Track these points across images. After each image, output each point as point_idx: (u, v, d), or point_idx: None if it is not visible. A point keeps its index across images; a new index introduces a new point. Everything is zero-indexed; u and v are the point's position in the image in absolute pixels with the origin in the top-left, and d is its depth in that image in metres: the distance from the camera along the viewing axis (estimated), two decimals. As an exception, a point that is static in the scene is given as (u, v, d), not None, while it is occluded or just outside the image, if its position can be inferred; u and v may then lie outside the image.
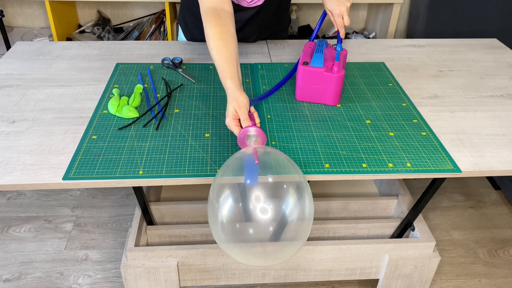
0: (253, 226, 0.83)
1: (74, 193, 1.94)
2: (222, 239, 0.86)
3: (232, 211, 0.84)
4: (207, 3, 1.11)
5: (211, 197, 0.87)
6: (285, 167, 0.88)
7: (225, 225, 0.84)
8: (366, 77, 1.35)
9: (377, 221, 1.39)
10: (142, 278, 1.25)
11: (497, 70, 1.42)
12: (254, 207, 0.83)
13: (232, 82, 1.00)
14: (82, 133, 1.07)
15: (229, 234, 0.85)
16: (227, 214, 0.84)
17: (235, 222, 0.84)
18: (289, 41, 1.57)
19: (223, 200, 0.85)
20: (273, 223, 0.83)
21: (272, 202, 0.83)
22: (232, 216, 0.84)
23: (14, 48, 1.47)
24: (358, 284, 1.56)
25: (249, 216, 0.83)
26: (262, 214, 0.83)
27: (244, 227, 0.84)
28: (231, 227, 0.84)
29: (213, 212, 0.86)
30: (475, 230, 1.81)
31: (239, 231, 0.84)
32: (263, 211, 0.83)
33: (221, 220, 0.84)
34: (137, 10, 2.50)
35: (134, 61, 1.40)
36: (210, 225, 0.88)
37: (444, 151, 1.04)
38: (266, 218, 0.83)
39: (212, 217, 0.86)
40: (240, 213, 0.84)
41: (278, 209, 0.83)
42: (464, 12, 2.22)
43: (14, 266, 1.60)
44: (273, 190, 0.85)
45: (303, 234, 0.87)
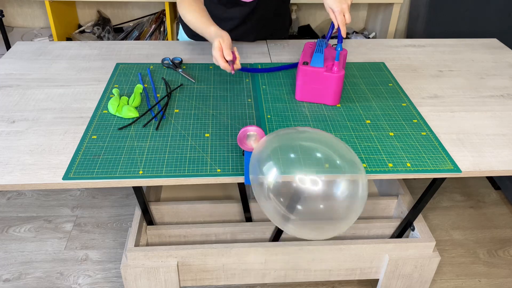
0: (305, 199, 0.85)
1: (74, 193, 1.94)
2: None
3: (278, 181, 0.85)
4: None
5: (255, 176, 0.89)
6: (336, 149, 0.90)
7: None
8: (366, 77, 1.35)
9: (377, 221, 1.39)
10: (142, 278, 1.25)
11: (497, 70, 1.42)
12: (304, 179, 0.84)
13: (215, 27, 1.16)
14: (82, 133, 1.07)
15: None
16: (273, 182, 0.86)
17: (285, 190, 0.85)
18: (289, 41, 1.57)
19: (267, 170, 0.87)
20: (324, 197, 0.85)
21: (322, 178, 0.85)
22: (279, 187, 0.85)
23: (14, 48, 1.47)
24: (358, 284, 1.56)
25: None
26: (313, 185, 0.84)
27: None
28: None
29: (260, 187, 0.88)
30: (475, 230, 1.81)
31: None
32: (314, 183, 0.84)
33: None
34: (137, 10, 2.50)
35: (134, 61, 1.40)
36: (259, 201, 0.89)
37: (444, 151, 1.04)
38: (317, 189, 0.84)
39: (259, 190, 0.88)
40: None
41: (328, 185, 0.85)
42: (464, 12, 2.22)
43: (14, 266, 1.60)
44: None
45: (353, 213, 0.88)
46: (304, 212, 0.85)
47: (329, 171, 0.85)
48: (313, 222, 0.87)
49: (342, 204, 0.86)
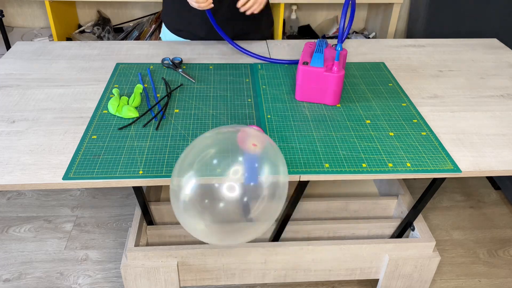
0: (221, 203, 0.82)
1: (74, 193, 1.94)
2: (185, 218, 0.85)
3: (195, 188, 0.82)
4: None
5: (173, 183, 0.86)
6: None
7: (188, 203, 0.83)
8: (366, 77, 1.35)
9: (377, 221, 1.39)
10: (142, 278, 1.25)
11: (497, 70, 1.42)
12: (220, 185, 0.82)
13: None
14: (82, 133, 1.07)
15: (193, 213, 0.83)
16: (189, 192, 0.82)
17: (202, 199, 0.82)
18: (289, 41, 1.57)
19: (186, 181, 0.83)
20: (240, 201, 0.82)
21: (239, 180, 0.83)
22: (195, 193, 0.82)
23: (14, 48, 1.47)
24: (358, 284, 1.56)
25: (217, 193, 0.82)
26: (229, 192, 0.82)
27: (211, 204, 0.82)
28: (194, 206, 0.83)
29: (175, 194, 0.85)
30: (475, 230, 1.81)
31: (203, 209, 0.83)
32: (230, 188, 0.82)
33: (183, 200, 0.83)
34: (137, 10, 2.50)
35: (134, 61, 1.40)
36: (172, 204, 0.86)
37: (444, 151, 1.04)
38: (233, 195, 0.82)
39: (173, 197, 0.85)
40: (205, 190, 0.82)
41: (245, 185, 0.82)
42: (464, 12, 2.22)
43: (14, 266, 1.60)
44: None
45: (272, 214, 0.86)
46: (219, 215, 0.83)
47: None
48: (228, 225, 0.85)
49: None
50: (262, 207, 0.84)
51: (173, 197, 0.86)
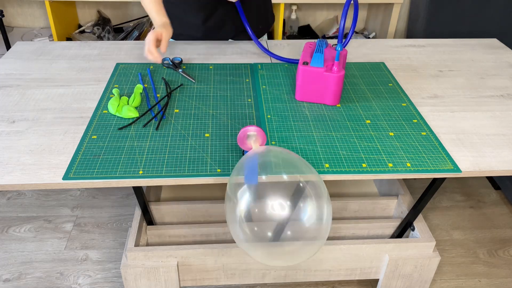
0: (271, 225, 0.84)
1: (74, 193, 1.94)
2: (240, 238, 0.86)
3: (250, 210, 0.84)
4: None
5: (229, 195, 0.88)
6: (300, 166, 0.89)
7: (244, 224, 0.85)
8: (366, 77, 1.35)
9: (377, 221, 1.39)
10: (142, 278, 1.25)
11: (497, 70, 1.42)
12: (272, 206, 0.83)
13: (161, 18, 1.25)
14: (82, 133, 1.07)
15: (248, 234, 0.85)
16: (245, 213, 0.84)
17: (254, 222, 0.84)
18: (289, 41, 1.57)
19: (241, 196, 0.85)
20: (289, 221, 0.83)
21: (289, 200, 0.84)
22: (249, 215, 0.84)
23: (14, 48, 1.47)
24: (358, 284, 1.56)
25: (266, 215, 0.83)
26: (280, 211, 0.83)
27: (263, 226, 0.84)
28: (250, 227, 0.84)
29: (232, 209, 0.86)
30: (475, 230, 1.81)
31: (258, 230, 0.84)
32: (281, 208, 0.83)
33: (239, 218, 0.85)
34: (137, 10, 2.50)
35: (134, 61, 1.40)
36: (229, 224, 0.88)
37: (444, 151, 1.04)
38: (283, 215, 0.83)
39: (231, 215, 0.87)
40: (257, 212, 0.84)
41: (294, 207, 0.84)
42: (464, 12, 2.22)
43: (14, 266, 1.60)
44: (288, 189, 0.85)
45: (322, 234, 0.87)
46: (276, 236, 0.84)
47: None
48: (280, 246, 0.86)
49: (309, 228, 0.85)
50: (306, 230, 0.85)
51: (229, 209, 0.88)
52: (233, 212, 0.86)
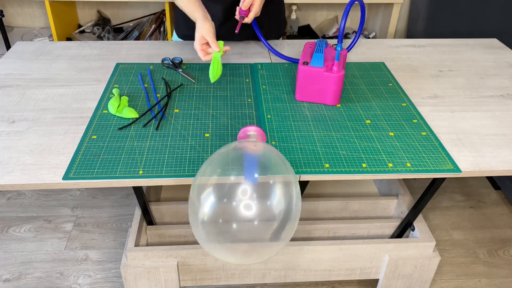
0: (237, 225, 0.81)
1: (74, 193, 1.94)
2: (203, 238, 0.84)
3: (214, 209, 0.82)
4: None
5: (191, 197, 0.85)
6: (276, 165, 0.87)
7: (206, 224, 0.83)
8: (366, 77, 1.35)
9: (377, 221, 1.39)
10: (142, 278, 1.25)
11: (497, 70, 1.42)
12: (238, 205, 0.81)
13: (199, 13, 1.19)
14: (82, 133, 1.07)
15: (211, 234, 0.83)
16: (208, 212, 0.82)
17: (217, 221, 0.82)
18: (289, 41, 1.57)
19: (205, 198, 0.83)
20: (257, 221, 0.81)
21: (257, 200, 0.82)
22: (213, 215, 0.82)
23: (14, 48, 1.47)
24: (358, 284, 1.56)
25: (233, 214, 0.81)
26: (246, 211, 0.81)
27: (227, 226, 0.82)
28: (213, 227, 0.82)
29: (193, 211, 0.84)
30: (475, 230, 1.81)
31: (221, 230, 0.82)
32: (248, 208, 0.81)
33: (201, 219, 0.82)
34: (137, 10, 2.50)
35: (134, 61, 1.40)
36: (191, 224, 0.85)
37: (444, 151, 1.04)
38: (249, 215, 0.81)
39: (192, 216, 0.85)
40: (222, 212, 0.82)
41: (262, 207, 0.82)
42: (464, 12, 2.22)
43: (14, 266, 1.60)
44: (259, 189, 0.83)
45: (287, 234, 0.85)
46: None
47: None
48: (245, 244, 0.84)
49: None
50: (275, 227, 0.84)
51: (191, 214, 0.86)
52: (195, 215, 0.83)
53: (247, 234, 0.82)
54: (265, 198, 0.82)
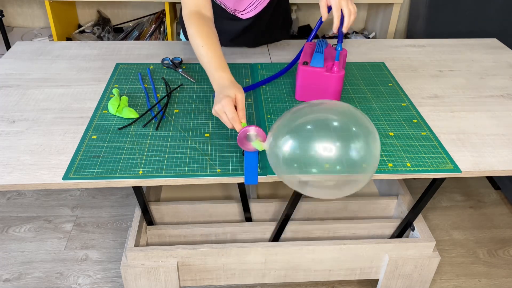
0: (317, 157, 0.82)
1: (74, 193, 1.94)
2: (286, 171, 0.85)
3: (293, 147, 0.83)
4: (190, 7, 1.13)
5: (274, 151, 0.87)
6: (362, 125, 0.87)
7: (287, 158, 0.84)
8: (366, 77, 1.35)
9: (377, 221, 1.39)
10: (142, 278, 1.25)
11: (497, 70, 1.42)
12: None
13: (227, 74, 1.01)
14: (82, 133, 1.07)
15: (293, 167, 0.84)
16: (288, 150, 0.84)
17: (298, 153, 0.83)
18: (289, 41, 1.57)
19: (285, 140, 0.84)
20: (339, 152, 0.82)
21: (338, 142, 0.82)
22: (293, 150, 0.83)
23: (14, 48, 1.47)
24: (358, 284, 1.56)
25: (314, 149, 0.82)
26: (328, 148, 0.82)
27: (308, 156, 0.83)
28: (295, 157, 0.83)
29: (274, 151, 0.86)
30: (475, 230, 1.81)
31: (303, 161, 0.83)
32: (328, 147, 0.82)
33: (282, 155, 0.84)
34: (137, 10, 2.50)
35: (134, 61, 1.40)
36: (274, 168, 0.87)
37: (444, 151, 1.04)
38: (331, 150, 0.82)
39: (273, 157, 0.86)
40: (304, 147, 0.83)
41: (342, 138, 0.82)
42: (464, 12, 2.22)
43: (14, 266, 1.60)
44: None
45: (372, 166, 0.85)
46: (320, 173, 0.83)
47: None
48: (330, 180, 0.85)
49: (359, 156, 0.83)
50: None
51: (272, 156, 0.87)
52: (277, 156, 0.85)
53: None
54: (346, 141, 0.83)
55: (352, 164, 0.83)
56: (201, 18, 1.11)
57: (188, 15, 1.12)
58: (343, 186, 0.87)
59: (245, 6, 1.32)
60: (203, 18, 1.11)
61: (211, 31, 1.09)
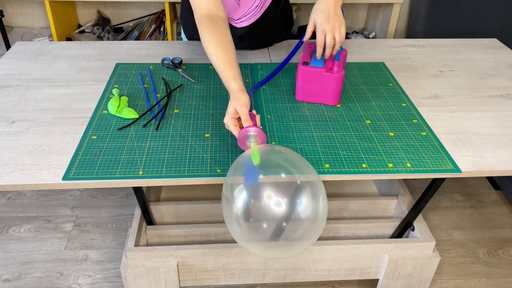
0: (269, 224, 0.84)
1: (74, 193, 1.94)
2: (239, 236, 0.87)
3: (248, 208, 0.85)
4: (201, 9, 1.11)
5: (226, 194, 0.88)
6: (299, 166, 0.88)
7: (243, 224, 0.85)
8: (366, 77, 1.35)
9: (377, 221, 1.39)
10: (142, 278, 1.25)
11: (497, 70, 1.42)
12: (268, 204, 0.83)
13: (235, 83, 1.01)
14: (82, 133, 1.07)
15: (247, 233, 0.86)
16: (242, 211, 0.85)
17: (252, 221, 0.85)
18: (289, 41, 1.56)
19: (237, 196, 0.86)
20: (285, 220, 0.84)
21: (285, 199, 0.84)
22: (247, 214, 0.85)
23: (14, 48, 1.47)
24: (358, 284, 1.56)
25: (263, 214, 0.84)
26: (276, 208, 0.83)
27: (261, 225, 0.85)
28: (249, 226, 0.85)
29: (229, 208, 0.87)
30: (475, 230, 1.81)
31: (255, 229, 0.85)
32: (278, 205, 0.83)
33: (236, 216, 0.85)
34: (137, 10, 2.50)
35: (134, 61, 1.40)
36: (227, 223, 0.88)
37: (444, 151, 1.04)
38: (279, 212, 0.83)
39: (228, 213, 0.87)
40: (255, 211, 0.84)
41: (291, 206, 0.84)
42: (464, 11, 2.22)
43: (14, 266, 1.60)
44: (285, 189, 0.85)
45: (315, 233, 0.87)
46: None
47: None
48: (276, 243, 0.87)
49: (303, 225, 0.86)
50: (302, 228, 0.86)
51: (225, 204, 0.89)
52: (230, 211, 0.86)
53: (278, 232, 0.85)
54: (291, 197, 0.84)
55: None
56: (213, 22, 1.09)
57: (200, 19, 1.11)
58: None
59: (240, 16, 1.31)
60: (215, 21, 1.09)
61: (223, 35, 1.08)
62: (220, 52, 1.05)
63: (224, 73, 1.03)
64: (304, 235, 0.86)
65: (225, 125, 0.98)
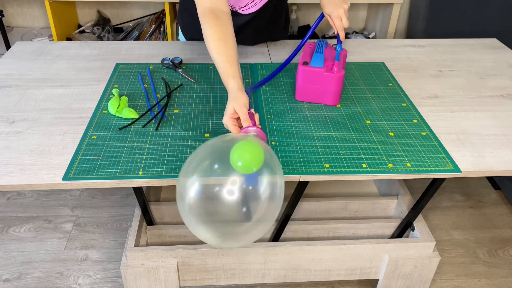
0: (221, 206, 0.84)
1: (74, 193, 1.94)
2: (190, 220, 0.87)
3: (199, 192, 0.85)
4: (204, 3, 1.10)
5: (181, 192, 0.88)
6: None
7: (193, 206, 0.85)
8: (366, 77, 1.35)
9: (377, 221, 1.39)
10: (142, 278, 1.25)
11: (497, 70, 1.42)
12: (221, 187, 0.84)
13: (234, 81, 1.00)
14: (81, 133, 1.07)
15: (197, 215, 0.85)
16: (194, 196, 0.84)
17: (203, 203, 0.85)
18: (289, 41, 1.57)
19: (190, 184, 0.85)
20: (241, 202, 0.84)
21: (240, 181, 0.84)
22: (199, 197, 0.85)
23: (14, 48, 1.47)
24: (358, 284, 1.56)
25: (216, 195, 0.84)
26: (229, 195, 0.84)
27: (212, 207, 0.85)
28: (198, 208, 0.85)
29: (180, 196, 0.87)
30: (475, 230, 1.81)
31: (207, 211, 0.85)
32: (230, 192, 0.84)
33: (188, 202, 0.85)
34: (137, 10, 2.50)
35: (134, 61, 1.40)
36: (179, 207, 0.88)
37: (444, 151, 1.04)
38: (233, 198, 0.83)
39: (180, 200, 0.87)
40: (207, 194, 0.85)
41: (245, 188, 0.84)
42: (464, 12, 2.22)
43: (14, 266, 1.60)
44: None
45: (271, 214, 0.87)
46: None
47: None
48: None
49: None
50: (262, 208, 0.85)
51: (178, 199, 0.87)
52: (182, 198, 0.86)
53: (230, 215, 0.85)
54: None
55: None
56: (216, 16, 1.08)
57: (202, 13, 1.09)
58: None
59: (246, 2, 1.31)
60: (218, 16, 1.08)
61: (225, 30, 1.07)
62: (221, 48, 1.04)
63: (224, 70, 1.02)
64: (260, 216, 0.86)
65: (224, 125, 0.98)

__PROBLEM STATEMENT__. Using the entries above, extract exactly the span from the line with "22: (232, 216, 0.84)" to the line with "33: (221, 220, 0.84)", both lines included; leave out everything else.

__SOLUTION TO THE EXERCISE__.
22: (232, 216, 0.84)
23: (14, 48, 1.47)
24: (358, 284, 1.56)
25: (249, 216, 0.83)
26: (262, 214, 0.83)
27: (244, 227, 0.84)
28: (231, 227, 0.84)
29: (213, 212, 0.86)
30: (475, 230, 1.81)
31: (239, 231, 0.84)
32: (263, 211, 0.83)
33: (221, 220, 0.84)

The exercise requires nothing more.